WORK REQUEST. What you need to do is retype every entry exactly as written.

Dataset excerpts
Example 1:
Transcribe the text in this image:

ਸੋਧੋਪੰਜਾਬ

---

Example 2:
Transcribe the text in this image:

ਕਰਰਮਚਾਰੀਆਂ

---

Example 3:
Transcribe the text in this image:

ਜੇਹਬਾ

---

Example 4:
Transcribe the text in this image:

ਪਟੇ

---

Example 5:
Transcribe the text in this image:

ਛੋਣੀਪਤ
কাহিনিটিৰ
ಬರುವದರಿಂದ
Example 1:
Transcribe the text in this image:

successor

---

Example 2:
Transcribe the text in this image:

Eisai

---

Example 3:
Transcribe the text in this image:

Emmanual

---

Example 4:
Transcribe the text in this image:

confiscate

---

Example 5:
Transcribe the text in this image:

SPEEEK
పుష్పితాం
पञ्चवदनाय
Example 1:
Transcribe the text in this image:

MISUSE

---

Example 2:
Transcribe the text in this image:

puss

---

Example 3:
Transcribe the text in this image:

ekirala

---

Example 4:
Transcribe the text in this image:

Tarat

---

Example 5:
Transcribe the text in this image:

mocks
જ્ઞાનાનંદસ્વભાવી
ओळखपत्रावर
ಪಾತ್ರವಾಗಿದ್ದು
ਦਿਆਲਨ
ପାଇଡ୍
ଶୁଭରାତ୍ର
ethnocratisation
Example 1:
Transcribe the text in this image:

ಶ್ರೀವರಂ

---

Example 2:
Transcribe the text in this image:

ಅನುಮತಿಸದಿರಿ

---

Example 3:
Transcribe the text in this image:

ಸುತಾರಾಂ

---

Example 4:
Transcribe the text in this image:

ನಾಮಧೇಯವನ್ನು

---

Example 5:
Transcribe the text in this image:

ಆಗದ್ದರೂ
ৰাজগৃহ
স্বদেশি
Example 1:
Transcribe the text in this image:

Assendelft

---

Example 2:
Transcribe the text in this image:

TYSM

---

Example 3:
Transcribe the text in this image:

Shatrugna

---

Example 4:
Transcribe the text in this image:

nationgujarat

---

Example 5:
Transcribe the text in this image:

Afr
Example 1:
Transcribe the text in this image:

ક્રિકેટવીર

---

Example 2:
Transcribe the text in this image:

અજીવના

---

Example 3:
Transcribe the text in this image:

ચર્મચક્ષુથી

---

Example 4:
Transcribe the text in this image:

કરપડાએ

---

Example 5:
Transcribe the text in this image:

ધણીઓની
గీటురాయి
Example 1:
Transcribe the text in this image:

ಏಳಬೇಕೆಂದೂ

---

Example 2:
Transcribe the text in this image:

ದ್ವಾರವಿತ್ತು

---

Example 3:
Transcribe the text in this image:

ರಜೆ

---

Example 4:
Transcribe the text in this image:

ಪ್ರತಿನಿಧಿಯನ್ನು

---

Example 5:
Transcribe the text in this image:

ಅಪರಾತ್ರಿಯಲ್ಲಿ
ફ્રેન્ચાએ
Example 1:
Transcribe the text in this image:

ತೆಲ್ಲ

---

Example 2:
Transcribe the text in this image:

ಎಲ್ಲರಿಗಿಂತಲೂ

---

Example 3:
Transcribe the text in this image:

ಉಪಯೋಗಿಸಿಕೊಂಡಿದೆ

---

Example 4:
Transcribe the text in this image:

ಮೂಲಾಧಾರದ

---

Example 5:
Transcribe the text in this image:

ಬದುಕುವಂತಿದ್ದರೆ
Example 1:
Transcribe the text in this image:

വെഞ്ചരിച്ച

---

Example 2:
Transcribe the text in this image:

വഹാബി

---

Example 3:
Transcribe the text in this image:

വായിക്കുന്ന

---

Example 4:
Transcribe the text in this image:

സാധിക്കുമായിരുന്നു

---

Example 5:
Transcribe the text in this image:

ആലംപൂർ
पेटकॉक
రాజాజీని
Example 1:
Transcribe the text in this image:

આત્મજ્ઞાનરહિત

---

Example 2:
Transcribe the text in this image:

RESPONSE.
Example 1:
Transcribe the text in this image:

ਸੋਧੋਪੰਜਾਬ

---

Example 2:
Transcribe the text in this image:

ਕਰਰਮਚਾਰੀਆਂ

---

Example 3:
Transcribe the text in this image:

ਜੇਹਬਾ

---

Example 4:
Transcribe the text in this image:

ਪਟੇ

---

Example 5:
Transcribe the text in this image:

ਛੋਣੀਪਤ
কাহিনিটিৰ
ಬರುವದರಿಂದ
Example 1:
Transcribe the text in this image:

successor

---

Example 2:
Transcribe the text in this image:

Eisai

---

Example 3:
Transcribe the text in this image:

Emmanual

---

Example 4:
Transcribe the text in this image:

confiscate

---

Example 5:
Transcribe the text in this image:

SPEEEK
పుష్పితాం
पञ्चवदनाय
Example 1:
Transcribe the text in this image:

MISUSE

---

Example 2:
Transcribe the text in this image:

puss

---

Example 3:
Transcribe the text in this image:

ekirala

---

Example 4:
Transcribe the text in this image:

Tarat

---

Example 5:
Transcribe the text in this image:

mocks
જ્ઞાનાનંદસ્વભાવી
ओळखपत्रावर
ಪಾತ್ರವಾಗಿದ್ದು
ਦਿਆਲਨ
ପାଇଡ୍
ଶୁଭରାତ୍ର
ethnocratisation
Example 1:
Transcribe the text in this image:

ಶ್ರೀವರಂ

---

Example 2:
Transcribe the text in this image:

ಅನುಮತಿಸದಿರಿ

---

Example 3:
Transcribe the text in this image:

ಸುತಾರಾಂ

---

Example 4:
Transcribe the text in this image:

ನಾಮಧೇಯವನ್ನು

---

Example 5:
Transcribe the text in this image:

ಆಗದ್ದರೂ
ৰাজগৃহ
স্বদেশি
Example 1:
Transcribe the text in this image:

Assendelft

---

Example 2:
Transcribe the text in this image:

TYSM

---

Example 3:
Transcribe the text in this image:

Shatrugna

---

Example 4:
Transcribe the text in this image:

nationgujarat

---

Example 5:
Transcribe the text in this image:

Afr
Example 1:
Transcribe the text in this image:

ક્રિકેટવીર

---

Example 2:
Transcribe the text in this image:

અજીવના

---

Example 3:
Transcribe the text in this image:

ચર્મચક્ષુથી

---

Example 4:
Transcribe the text in this image:

કરપડાએ

---

Example 5:
Transcribe the text in this image:

ધણીઓની
గీటురాయి
Example 1:
Transcribe the text in this image:

ಏಳಬೇಕೆಂದೂ

---

Example 2:
Transcribe the text in this image:

ದ್ವಾರವಿತ್ತು

---

Example 3:
Transcribe the text in this image:

ರಜೆ

---

Example 4:
Transcribe the text in this image:

ಪ್ರತಿನಿಧಿಯನ್ನು

---

Example 5:
Transcribe the text in this image:

ಅಪರಾತ್ರಿಯಲ್ಲಿ
ફ્રેન્ચાએ
Example 1:
Transcribe the text in this image:

ತೆಲ್ಲ

---

Example 2:
Transcribe the text in this image:

ಎಲ್ಲರಿಗಿಂತಲೂ

---

Example 3:
Transcribe the text in this image:

ಉಪಯೋಗಿಸಿಕೊಂಡಿದೆ

---

Example 4:
Transcribe the text in this image:

ಮೂಲಾಧಾರದ

---

Example 5:
Transcribe the text in this image:

ಬದುಕುವಂತಿದ್ದರೆ
Example 1:
Transcribe the text in this image:

വെഞ്ചരിച്ച

---

Example 2:
Transcribe the text in this image:

വഹാബി

---

Example 3:
Transcribe the text in this image:

വായിക്കുന്ന

---

Example 4:
Transcribe the text in this image:

സാധിക്കുമായിരുന്നു

---

Example 5:
Transcribe the text in this image:

ആലംപൂർ
पेटकॉक
రాజాజీని
Example 1:
Transcribe the text in this image:

આત્મજ્ઞાનરહિત

---

Example 2:
Transcribe the text in this image:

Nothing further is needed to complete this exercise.